Sounds so familiar. My wife and I also courted for about a year....long distance.....before getting together. We did live together for 2yrs before getting married though. Been together for 10yrs, married for over 7yrs. We have 3 children together...all under the age of 7. Counseling came up in conversation but it never happened. I have much love for her, but she doesn't have it for me........not sure she ever really did (see my original post). I've accepted the fact that she wants a divorce. I don't like it, I don't want it, and I felt that if we both put a true effort....an honest compromise on BOTH sides, and of course.....faith and prayer. I've not been perfect. No one is. But, I've recognized my areas that needed improvement and changed those things. I've always been a devoted husband, faithful, never cheated, never hit or threatened her. But, the arguing (on both sides) didn't help matters any. Not showing her enough affection was one of my biggest blunders.
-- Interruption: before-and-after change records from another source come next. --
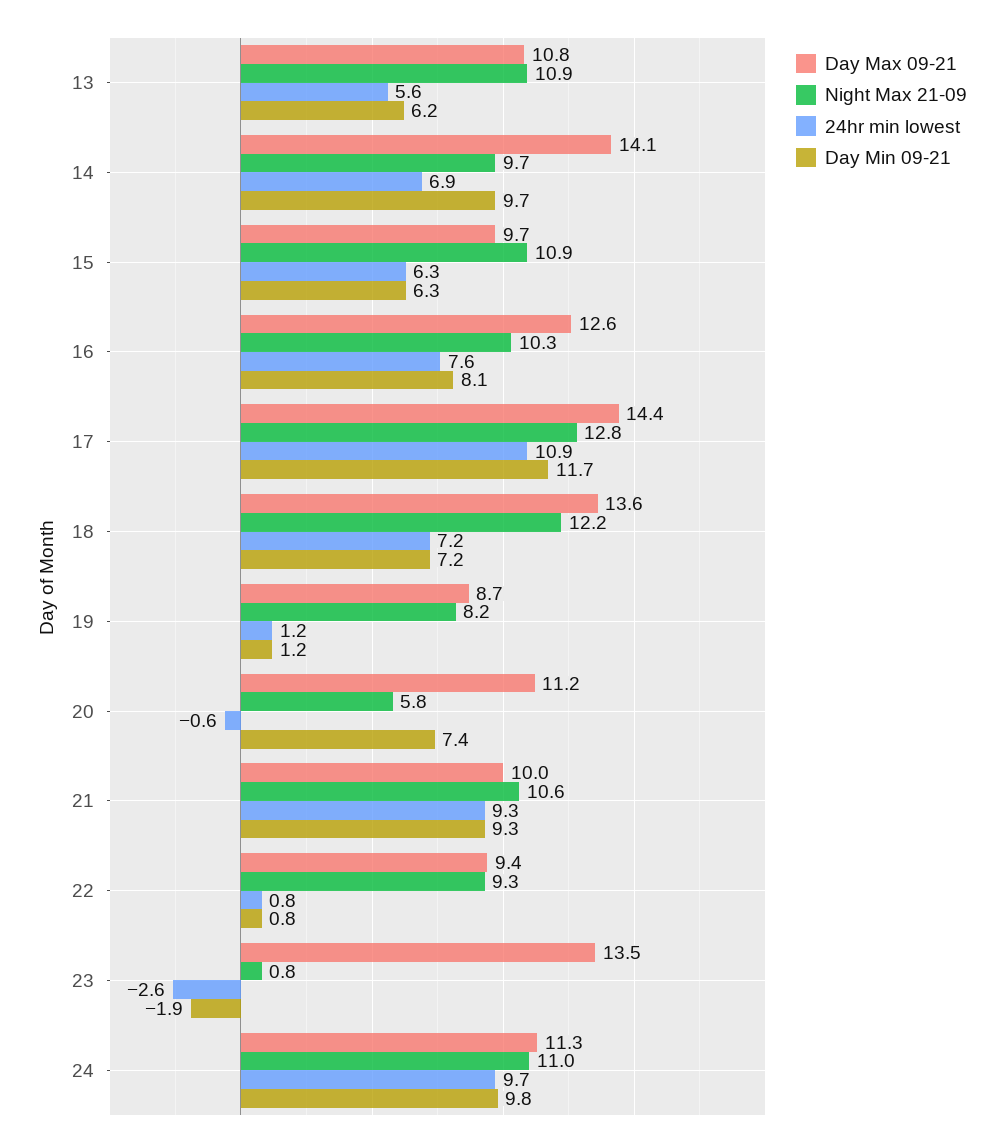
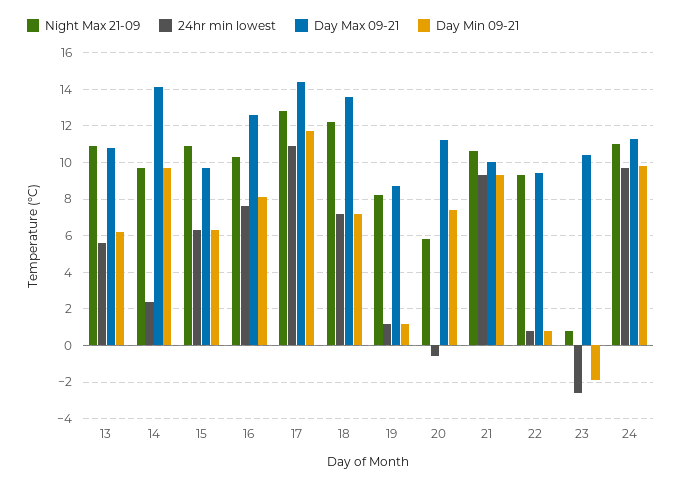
  {
    "Day Max 09-21": {
      "13": 10.8,
      "14": 14.1,
      "15": 9.7,
      "16": 12.6,
      "17": 14.4,
      "18": 13.6,
      "19": 8.7,
      "20": 11.2,
      "21": 10,
      "22": 9.4,
-     "23": 13.5,
+     "23": 10.5,
      "24": 11.3
    },
    "Night Max 21-09": {
      "13": 10.9,
      "14": 9.7,
      "15": 10.9,
      "16": 10.3,
      "17": 12.8,
      "18": 12.2,
      "19": 8.2,
      "20": 5.8,
      "21": 10.6,
      "22": 9.3,
      "23": 0.8,
      "24": 11
    },
    "24hr min lowest": {
      "13": 5.6,
-     "14": 6.9,
+     "14": 2.5,
      "15": 6.3,
      "16": 7.6,
      "17": 10.9,
      "18": 7.2,
      "19": 1.2,
      "20": -0.6,
      "21": 9.3,
      "22": 0.8,
      "23": -2.6,
      "24": 9.7
    },
    "Day Min 09-21": {
      "13": 6.2,
      "14": 9.7,
      "15": 6.3,
      "16": 8.1,
      "17": 11.7,
      "18": 7.2,
      "19": 1.2,
      "20": 7.4,
      "21": 9.3,
      "22": 0.8,
      "23": -1.9,
      "24": 9.8
    }
  }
You can "say it", but you must "show it" too......every day. I must say this ........coming from a man who does not want his wife to divorce him.......if you feel it is the best thing for you to do, if you've tried everything, if he is unwilling to try........you gotta' do what you gotta' do. For your own emotional and physical well-being. I believe in my wedding vows.......in good times and in bad, etc. I believe God does not approve a union breaking apart......one that He bonded together. But when one person is unwilling .....there is only so much you can do. You must do what is right for yourself but as mentioned others earlier.....be absolutely sure you've done all you can, be sure its what you REALLY want. If there is any love left in your heart for him, please reconsider the divorce option. If you know in your heart that love does not live there......you should leave. Best of luck to you. God Bless.


----------